If you don't like it, you can simply uninstall it from the add/remove programs menu.

the advantage over a Virtual Box is that the full power and original hardware of your system will be made available to Ubuntu.


----------



## 1002richards (Jan 29, 2006)

The Oracle,
Thanks, I'll have a look at that.

This one is also possibly of interest: Puppy Installer for Windows XP via this link-

http://www.puppylinux.org/user/downloads.php?cat_id=3

Richard


----------



## bkdc (Apr 23, 2003)

I've used Wubi & recommended it in the Linux forum. I give Wubi a two thumbs ups :up: :up: The install is as easy as you can get but will take about an hour or so depending on your system & connectivity. 

No modifications to your system is required & you can uninstall from the add remove program menu.


----------



## CTPhil (Jan 5, 2006)

Does anyone know if you can use Wubi to install Ubuntu from a CD?


----------



## bkdc (Apr 23, 2003)

Wubi right now downloads an ISO of ubuntu, or expects to have an ISO in the same directory.

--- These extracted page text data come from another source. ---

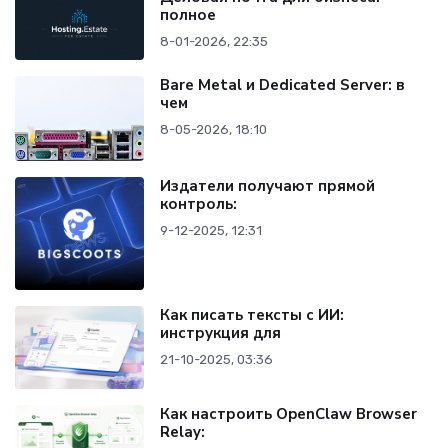
полное
8-01-2026, 22:35
Bare Metal и Dedicated Server: в
чем
8-05-2026, 18:10
Издатели получают прямой
контроль:
9-12-2025, 12:31
Как писать тексты с ИИ:
инструкция для
21-10-2025, 03:36
Как настроить OpenClaw Browser
Relay:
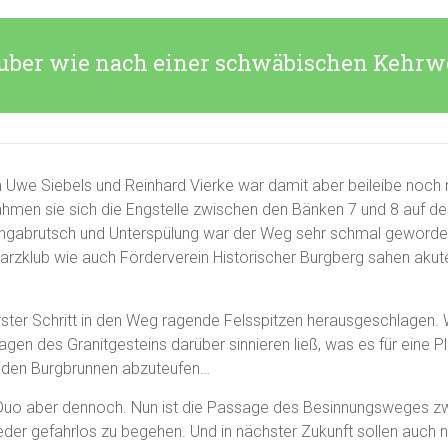
uber wie nach einer schwäbischen Kehrw
n Uwe Siebels und Reinhard Vierke war damit aber beileibe noch 
hmen sie sich die Engstelle zwischen den Bänken 7 und 8 auf 
angabrutsch und Unterspülung war der Weg sehr schmal geworden
rzklub wie auch Förderverein Historischer Burgberg sahen aku
rster Schritt in den Weg ragende Felsspitzen herausgeschlagen.
gen des Granitgesteins darüber sinnieren ließ, was es für eine 
t den Burgbrunnen abzuteufen…
Duo aber dennoch. Nun ist die Passage des Besinnungsweges z
der gefahrlos zu begehen. Und in nächster Zukunft sollen auch 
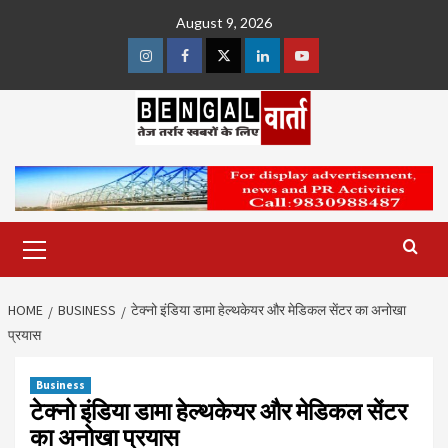
Skip
August 9, 2026
to
content
Instagram
Facebook
Twitter
Linkedin
Youtube
Primary
Menu
HOME
BUSINESS
टेक्नो इंडिया डामा हेल्थकेयर और मेडिकल सेंटर का अनोखा
प्रयास
Business
टेक्नो इंडिया डामा हेल्थकेयर और मेडिकल सेंटर
का अनोखा प्रयास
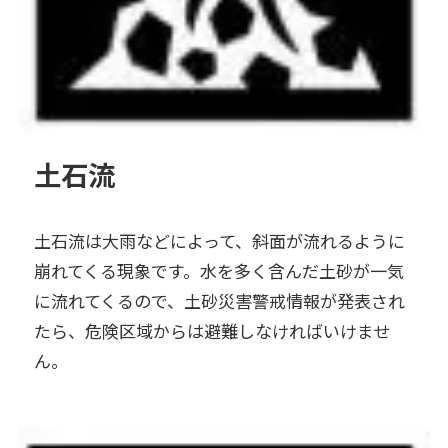
土石流
土石流は大雨などによって、斜面が流れるように
崩れてくる現象です。水を多く含んだ土砂が一気
に流れてくるので、土砂災害警戒情報が発表され
たら、危険区域からは避難しなければいけませ
ん。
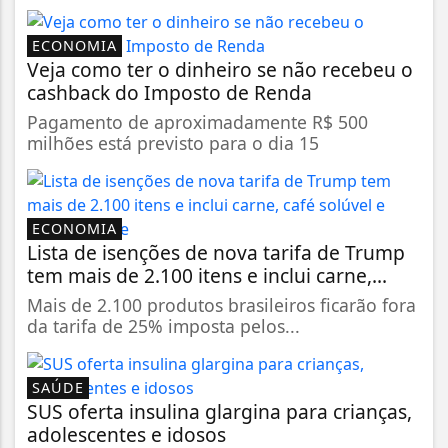
ECONOMIA
Veja como ter o dinheiro se não recebeu o
cashback do Imposto de Renda
Pagamento de aproximadamente R$ 500
milhões está previsto para o dia 15
ECONOMIA
Lista de isenções de nova tarifa de Trump
tem mais de 2.100 itens e inclui carne,...
Mais de 2.100 produtos brasileiros ficarão fora
da tarifa de 25% imposta pelos...
SAÚDE
SUS oferta insulina glargina para crianças,
adolescentes e idosos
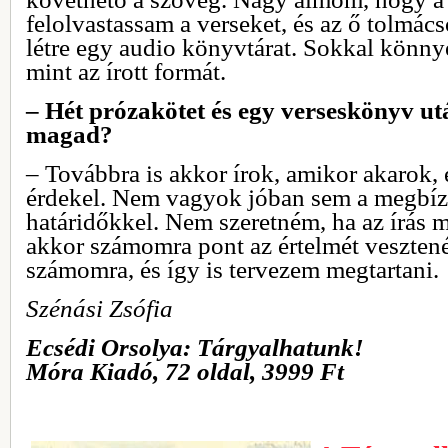
felolvastassam a verseket, és az ő tolmá
létre egy audio könyvtárat. Sokkal könn
mint az írott formát.
– Hét prózakötet és egy verseskönyv ut
magad?
– Továbbra is akkor írok, amikor akarok, 
érdekel. Nem vagyok jóban sem a megbíz
határidőkkel. Nem szeretném, ha az írás 
akkor számomra pont az értelmét veszten
számomra, és így is tervezem megtartani.
Szénási Zsófia
Ecsédi Orsolya: Tárgyalhatunk!
Móra Kiadó, 72 oldal, 3999 Ft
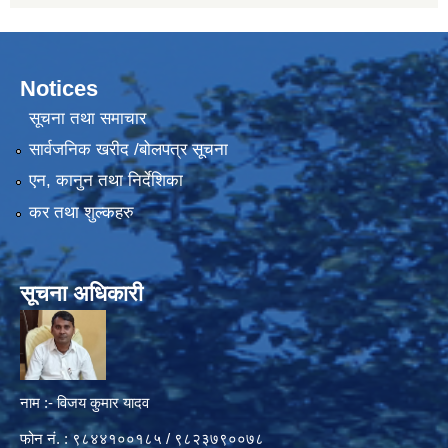
Notices
सूचना तथा समाचार
सार्वजनिक खरीद /बोलपत्र सूचना
एन, कानुन तथा निर्देशिका
कर तथा शुल्कहरु
सूचना अधिकारी
नाम :- विजय कुमार यादव
फोन नं. : ९८४४१००१८५ / ९८२३७९००७८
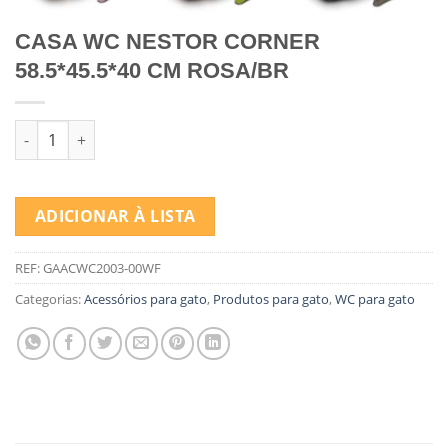
CASA WC NESTOR CORNER
58.5*45.5*40 CM ROSA/BR
Quantidade de CASA WC NESTOR CORNER 58.5*45.5*40 CM RO
ADICIONAR À LISTA
REF:
GAACWC2003-00WF
Categorias:
Acessórios para gato
,
Produtos para gato
,
WC para gato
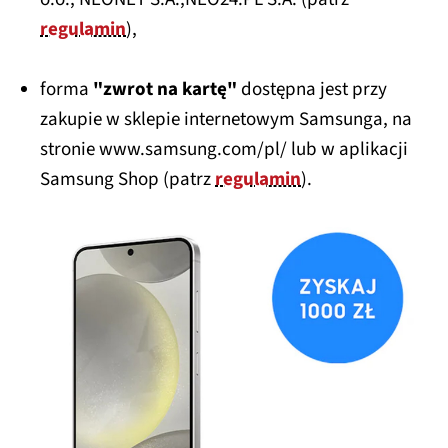
regulamin
),
forma
"zwrot na kartę"
dostępna jest przy
zakupie w sklepie internetowym Samsunga, na
stronie www.samsung.com/pl/ lub w aplikacji
Samsung Shop (patrz
regulamin
).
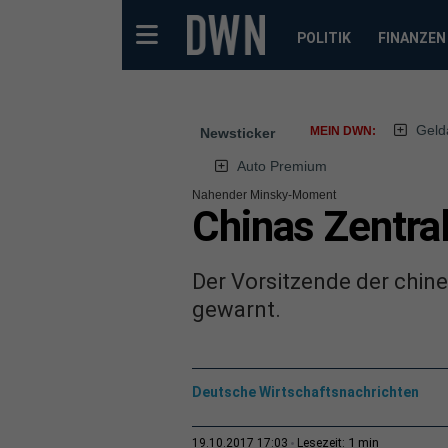
POLITIK
FINANZEN
Geld
MEIN DWN:
Newsticker
Auto Premium
Nahender Minsky-Moment
Chinas Zentral
Der Vorsitzende der chin
gewarnt.
Deutsche Wirtschaftsnachrichten
1 min
19.10.2017 17:03
Lesezeit:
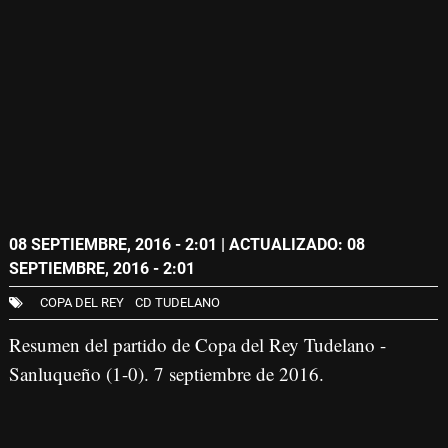
08 SEPTIEMBRE, 2016 - 2:01
| ACTUALIZADO: 08
SEPTIEMBRE, 2016 - 2:01
COPA DEL REY
CD TUDELANO
Resumen del partido de Copa del Rey Tudelano -
Sanluqueño (1-0). 7 septiembre de 2016.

I haven't tried but, it might work if you put the two in the same directory.


----------



## The_Oracle (May 20, 2007)

Wubi is using the 'alternate' iso for automated deployment.


----------



## CTPhil (Jan 5, 2006)

So I guess that's a "no" on using the disc?


----------



## neos1 (Feb 13, 2006)

I downloaded the software last night and installed it but when it started downloading the Ubuntu software I was looking at 4k a second. Is it maybe because the server was overloaded?


----------



## The_Oracle (May 20, 2007)

choose a download mirror near you and get this file:

ubuntu-7.04-alternate-i386.iso

if you want another flavor, look for the appropriate *-7.04-alternate-i386.iso

place it in the installation directory.


----------